Ahora que todo había terminado, Musashi se dijo: «¡Qué gran lástima! Ojalá no hubiera tenido que hacerlo». Y oró en su corazón por Seijūrō, para que la herida sanara pronto.

Pero su misión había terminado, y no era propio de un guerrero maduro sentirse deprimido por cosas pasadas.

Acababa de apretar el paso cuando la cara asombrada de una anciana apareció por encima de una pequeña extensión de hierba. Había estado escarbando en el suelo, al parecer en busca de algo, y el sonido de las pisadas de Musashi la había sobresaltado. Vestía un sencillo kimono de color claro, y habría sido casi indistinguible de la hierba a no ser por el cordón violeta que le sujetaba el manto.
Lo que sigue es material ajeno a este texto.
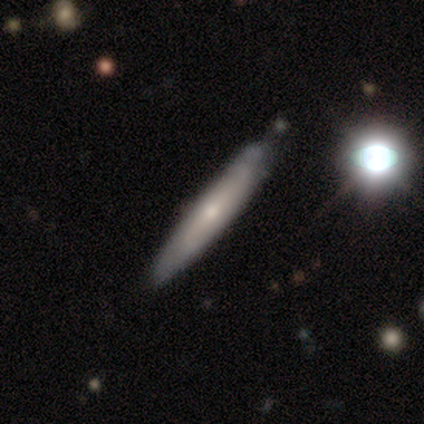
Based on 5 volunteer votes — Q: Smooth or featured?
A: smooth (80%); runner-up: featured or disk (20%)
Q: How rounded?
A: cigar-shaped (100%)
Q: Merging?
A: none (100%)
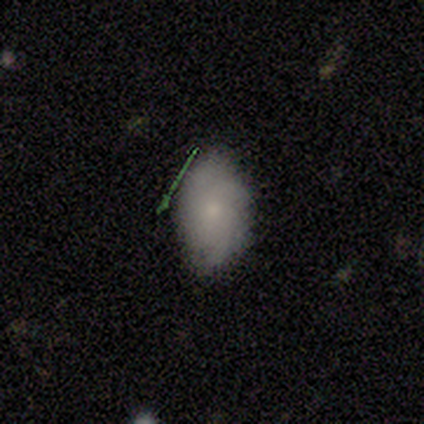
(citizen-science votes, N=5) This is clearly a smooth galaxy (100%). How rounded: clearly in between (100%). Merging: likely none (60%).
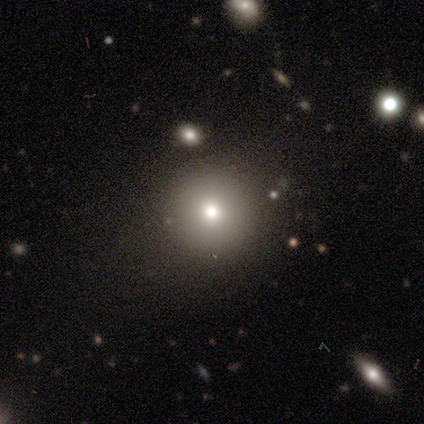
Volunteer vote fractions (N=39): Overall: smooth (82%). How rounded: round (97%). Merging: none (83%).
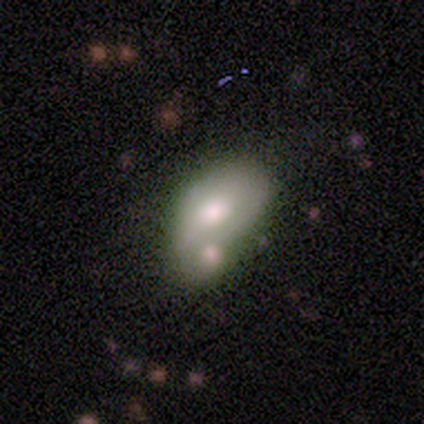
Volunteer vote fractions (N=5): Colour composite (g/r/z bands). It shows a smooth galaxy with no disk features (60%) that is in between round and cigar-shaped (67%). Merging: merger (100%).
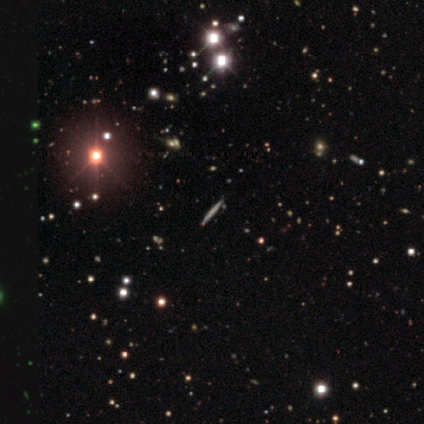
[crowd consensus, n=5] featured or disk 60%, star or artifact 40%, smooth 0%. Down the decision tree: edge-on disk — yes (100%); edge-on bulge — none (67%); merging — none (100%).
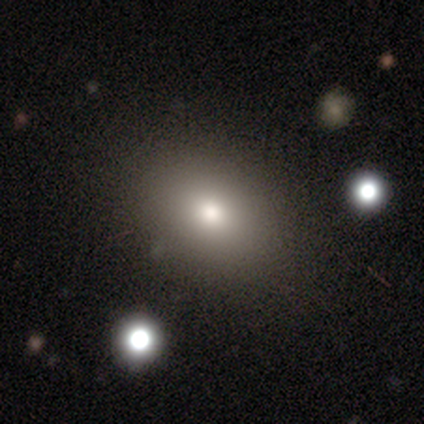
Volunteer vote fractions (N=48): Morphology: type=smooth (73%); roundness=in between (60%); merging=none (86%).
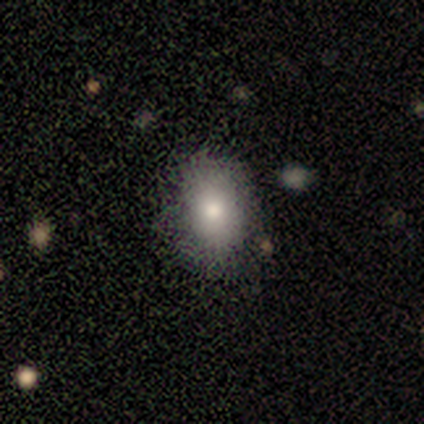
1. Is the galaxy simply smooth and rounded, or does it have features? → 60% smooth, 40% featured or disk, 0% star or artifact.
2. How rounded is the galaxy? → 67% in between, 33% round, 0% cigar-shaped.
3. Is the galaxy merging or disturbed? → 80% none, 20% minor disturbance, 0% major disturbance, 0% merger.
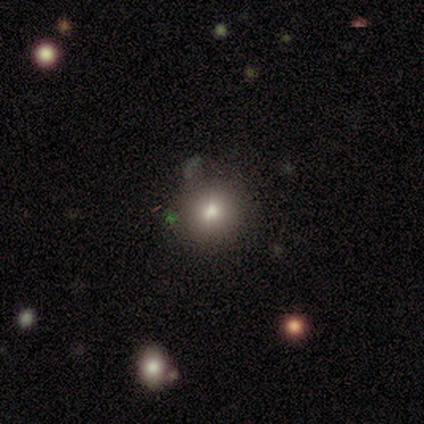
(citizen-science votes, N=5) smooth 100%, featured or disk 0%, star or artifact 0%. Down the decision tree: how rounded — round (100%); merging — none (60%).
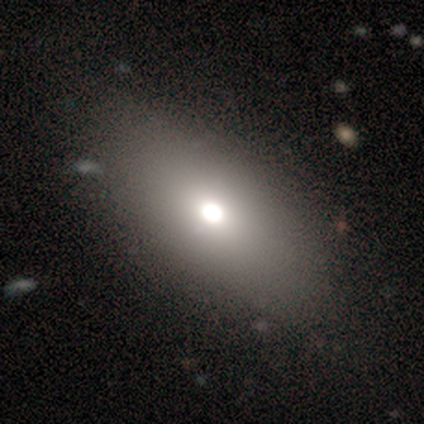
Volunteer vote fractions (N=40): smooth_or_featured: smooth (p=0.75) [alt: featured or disk p=0.17]
how_rounded: in between (p=0.93) [alt: round p=0.07]
merging: none (p=0.54) [alt: minor disturbance p=0.05]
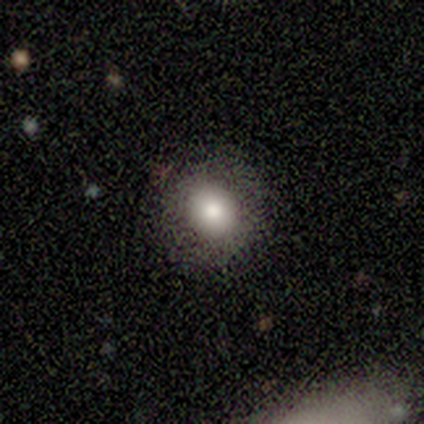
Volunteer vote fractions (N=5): This appears to be a smooth galaxy with no disk features (80%) that is round (75%). Merging: none (100%).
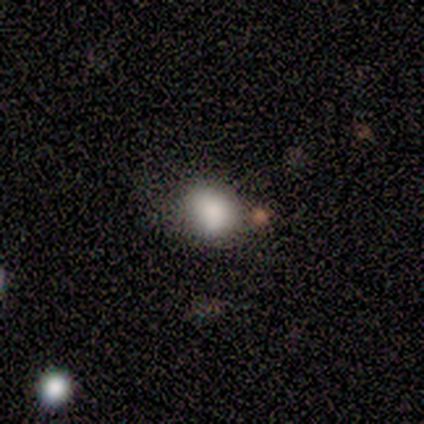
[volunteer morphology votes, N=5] Smooth or featured: smooth — 100%
How rounded: round — 60% (in between — 40%)
Merging: none — 60% (major disturbance — 20%)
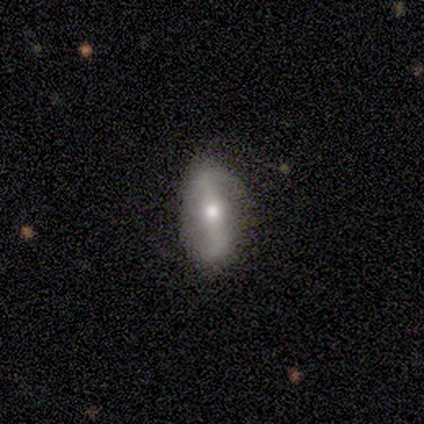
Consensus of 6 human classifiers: A smooth galaxy with no disk features (50%) that is in between round and cigar-shaped (100%). Merging: none (80%).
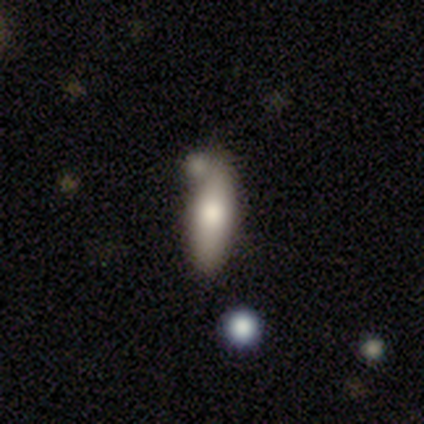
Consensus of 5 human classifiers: Morphology: type=smooth (80%); roundness=cigar-shaped (75%); merging=none (80%).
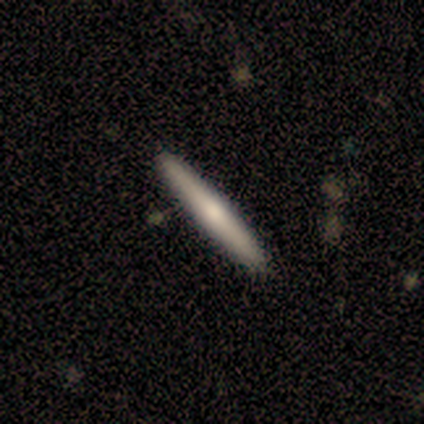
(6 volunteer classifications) Morphology: type=smooth (67%); roundness=cigar-shaped (100%); merging=none (83%).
Aunque sus ropas eran de lega, el cabello que cubría su cabeza redonda era de monja. Era menuda y de aspecto refinado.

Musashi estaba tan sorprendido como la mujer. Otros tres o cuatro pasos y podría haberla pisoteado.

—¿Qué estás buscando? —le preguntó afablemente Musashi. Atisbó un rosario de cuentas de coral en el brazo de la mujer, dentro de la manga, y vio que sostenía un cestillo lleno de tiernas plantas silvestres. Los dedos y las cuentas del rosario temblaban ligeramente. Para tranquilizarla, Musashi le dijo con naturalidad—: Supongo que la primavera está realmente al caer. Humm, veo que tienes ahí un hermoso perejil, colza y algodón. ¿Has recogido tú misma estas plantas?